The Aquarius/SAC-D mission, launched on June 10, 2011, is a joint venture between NASA and the Argentinean Space Agency (CONAE). The mission features the sea surface salinity sensor Aquarius and is the first mission with the primary goal of measuring sea surface salinity (SSS) from space. Data from Aquarius will play a large role in understanding both climate change and the global water cycle.
On June 7, 2015 at 12:53:17 UTC the Aquarius/SAC-D observatory suffered a mission-ending hardware failure resulting in the permanent cessation of data flows. The entire Aquarius data record spans a full 3 year, 9 month period from 8/25/2011 – 6/7/2015. Version 4.0 of the Aquarius data is the Official NASA end-of-prime mission data for the Aquarius/SAC-D mission. While no further forward processing of data is possible, a release of a V5.0 end-of-mission dataset is expected in future.

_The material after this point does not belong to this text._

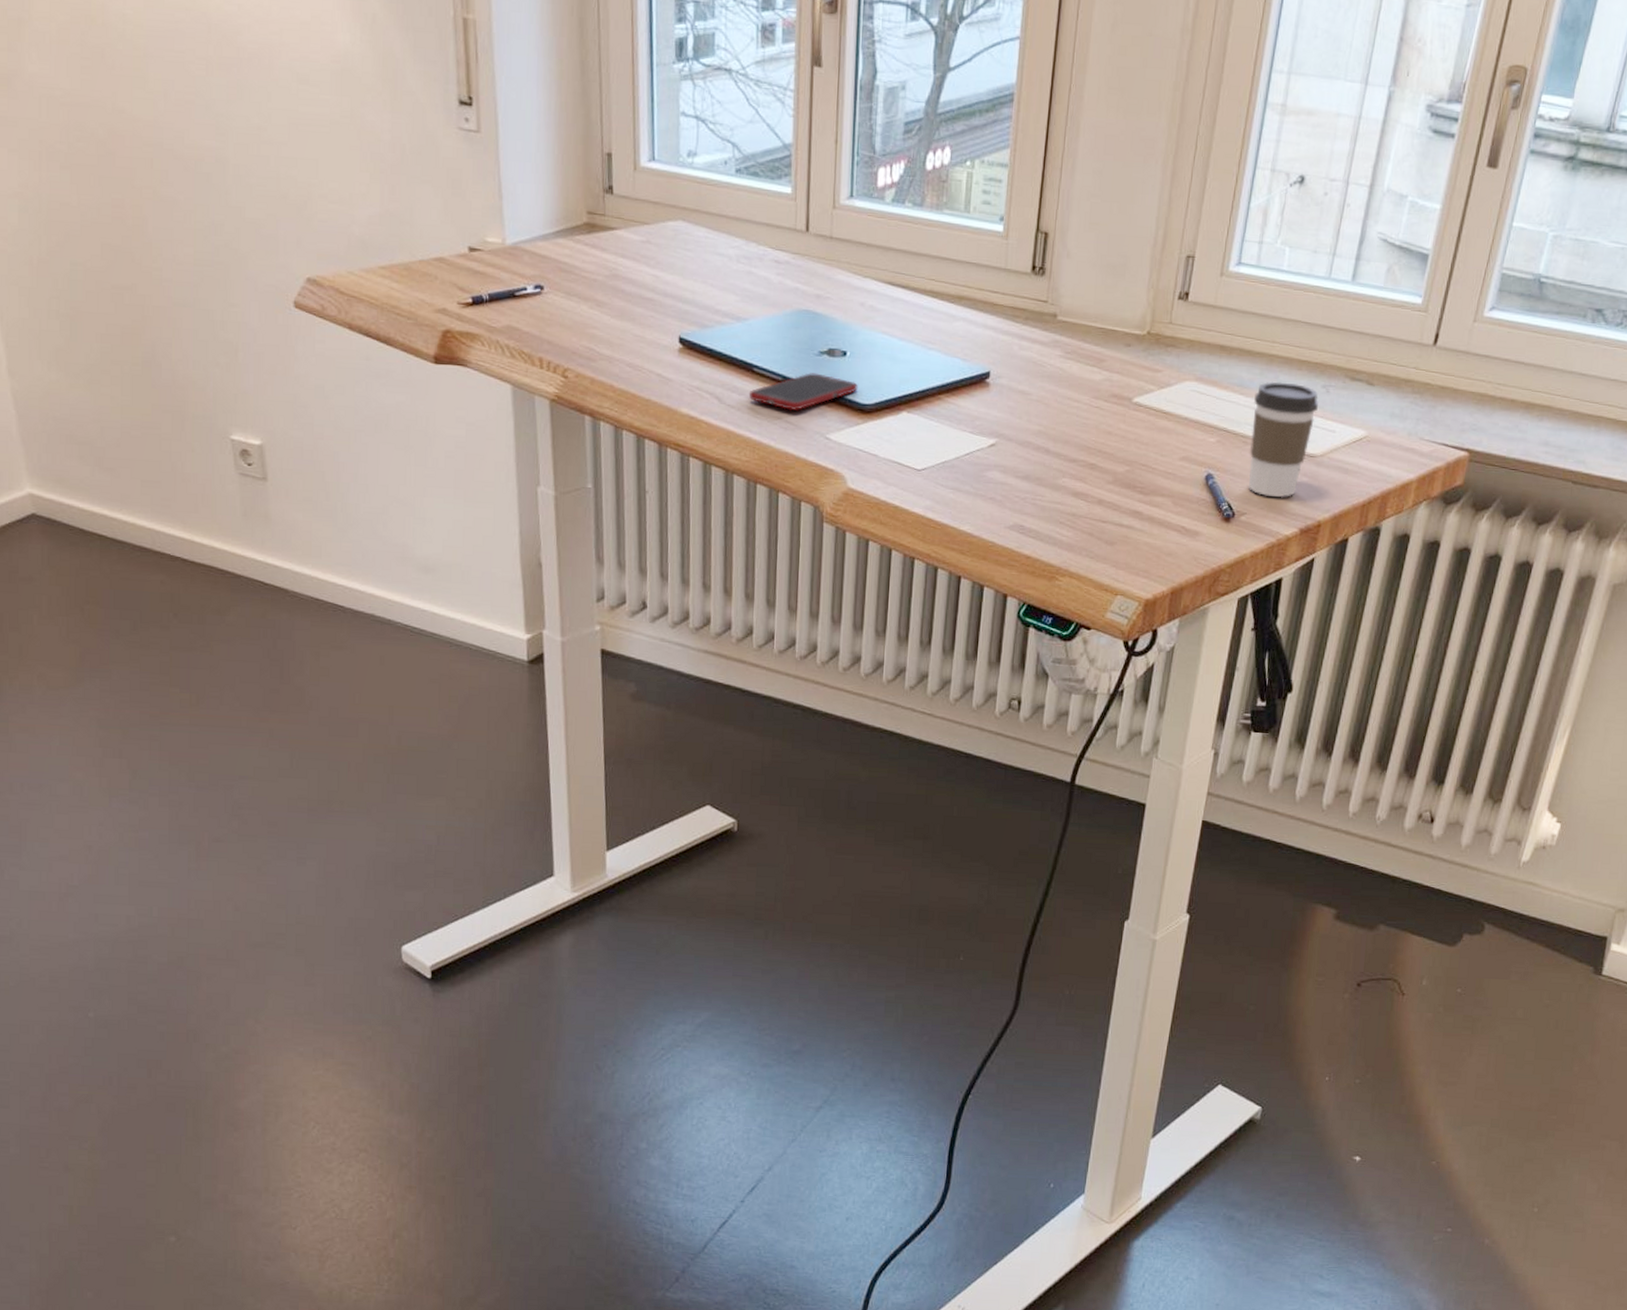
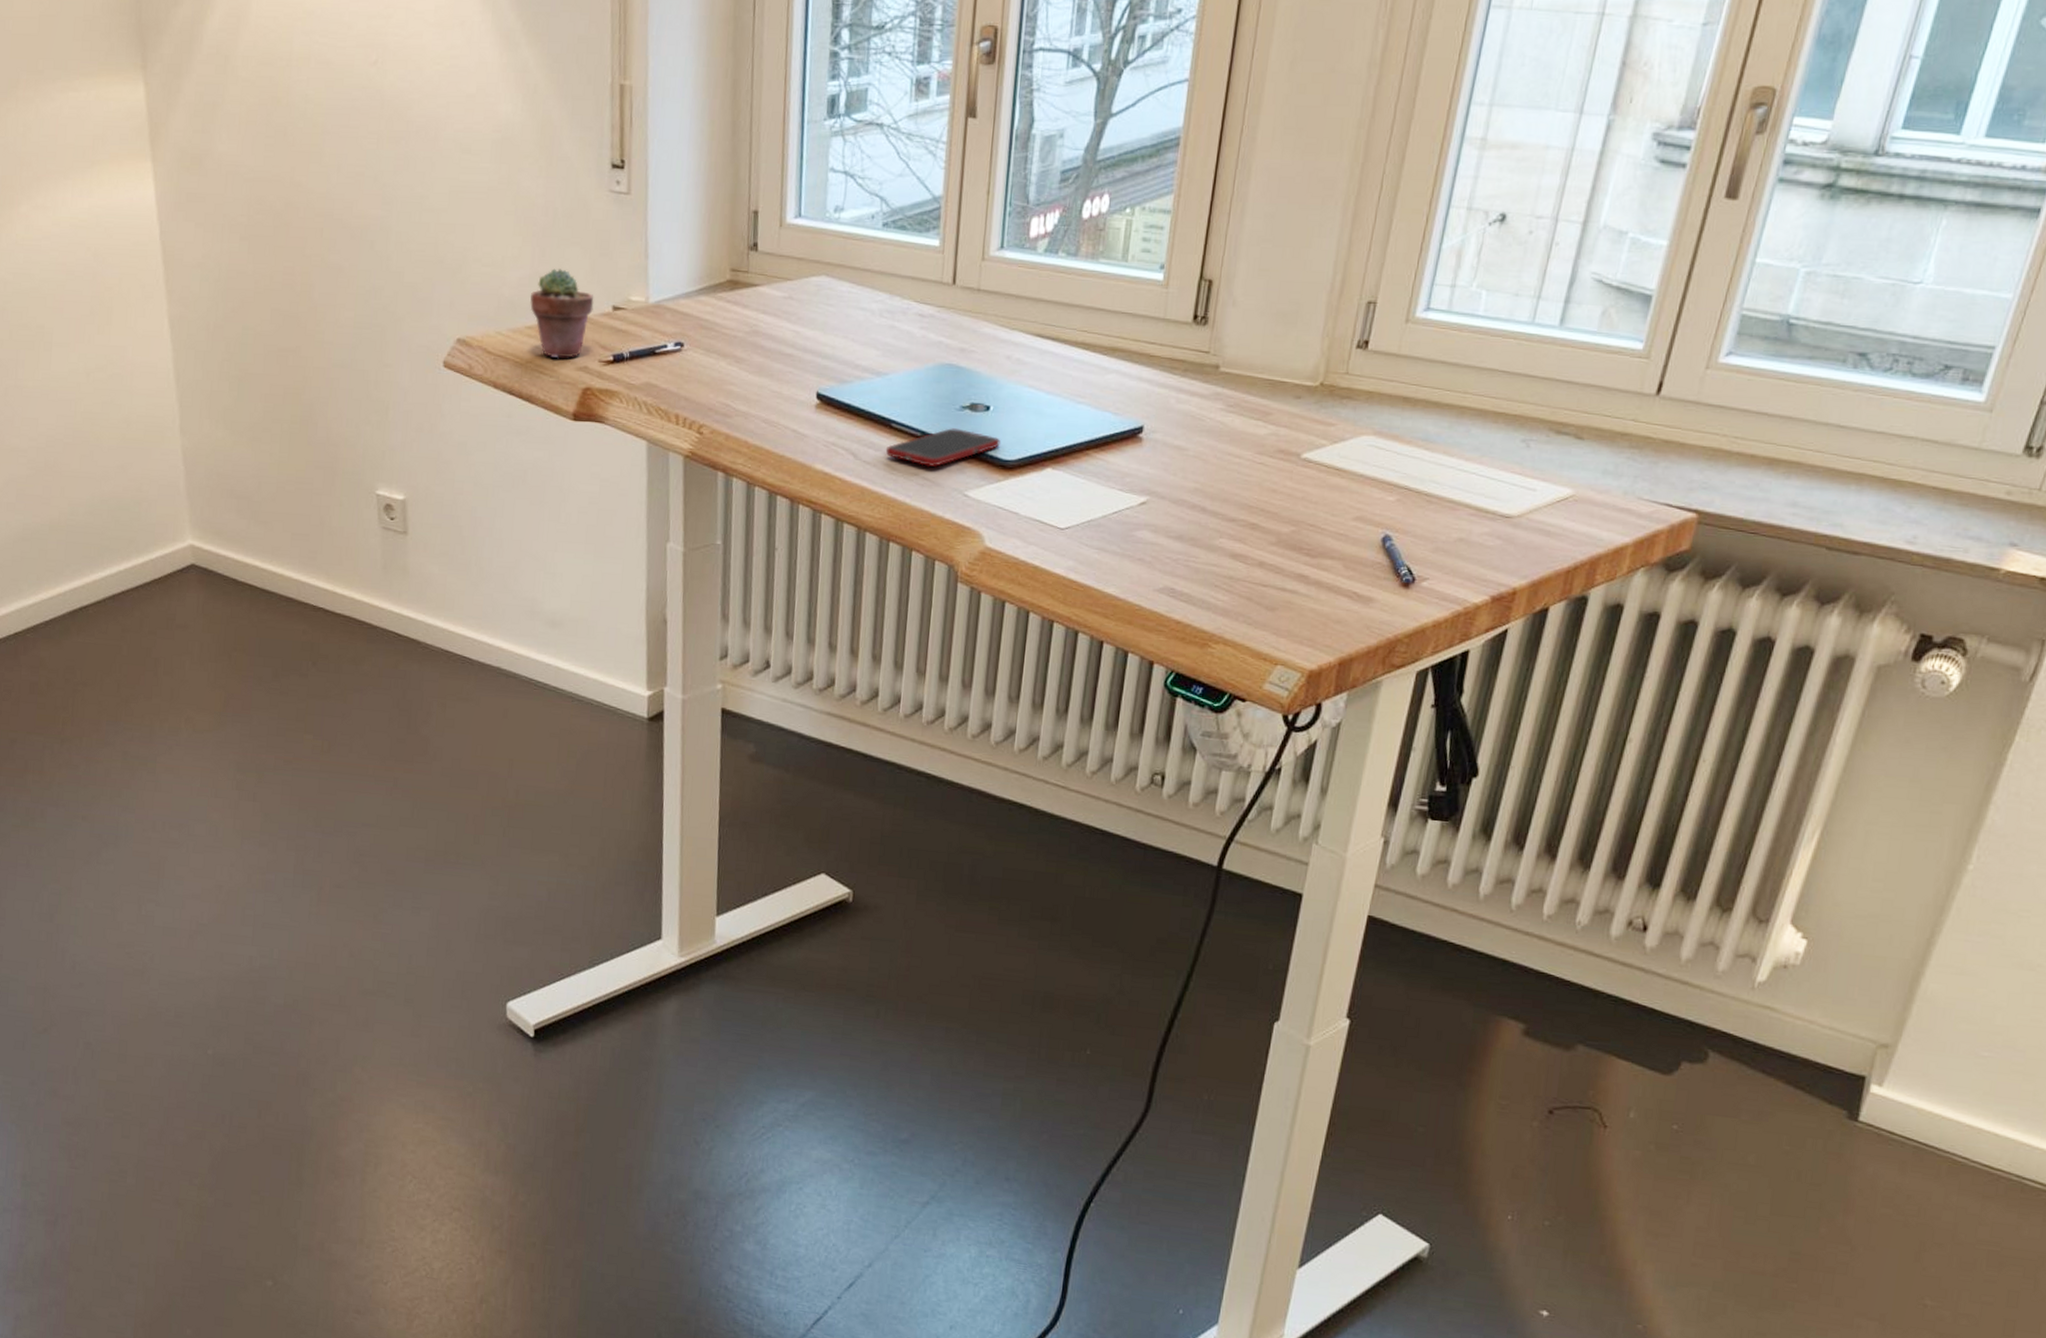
potted succulent: none [382,207,449,300] -> present [530,268,594,359]
coffee cup: present [1247,381,1319,498] -> none [1431,435,1518,562]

This instrument carries 3 radiometers, and 1 scatterometer. They are operating at 1.4 GHz & 1.2 GHz respectively. The data collected by the radiometer are being used together with sea surface temperature collected from another platform(s), to derive salinity data. This is corrected for surface roughness using data from the Aquarius scatterometer.
The satellite will cross the equator at 6am and pm. The Aquarius instrument will continuously point away from the sun to avoid glint.
PO.DAAC will be providing Level 2 SSS data as well as gridded Level 3 degree SSS products generated by the Aquarius Ground Segment at Goddard. Level 3 products will be produced with temporal resolutions of daily, 8 day, monthly, 3 months, and annual. Monthly and seasonal climatology products from Aqaurius are also available. The Aquarius instrument will provide global coverage every 7 days. The spatial resolution at Level 2 will be approximately 100km. L3 products are gridded at 1 degree spatial resolution.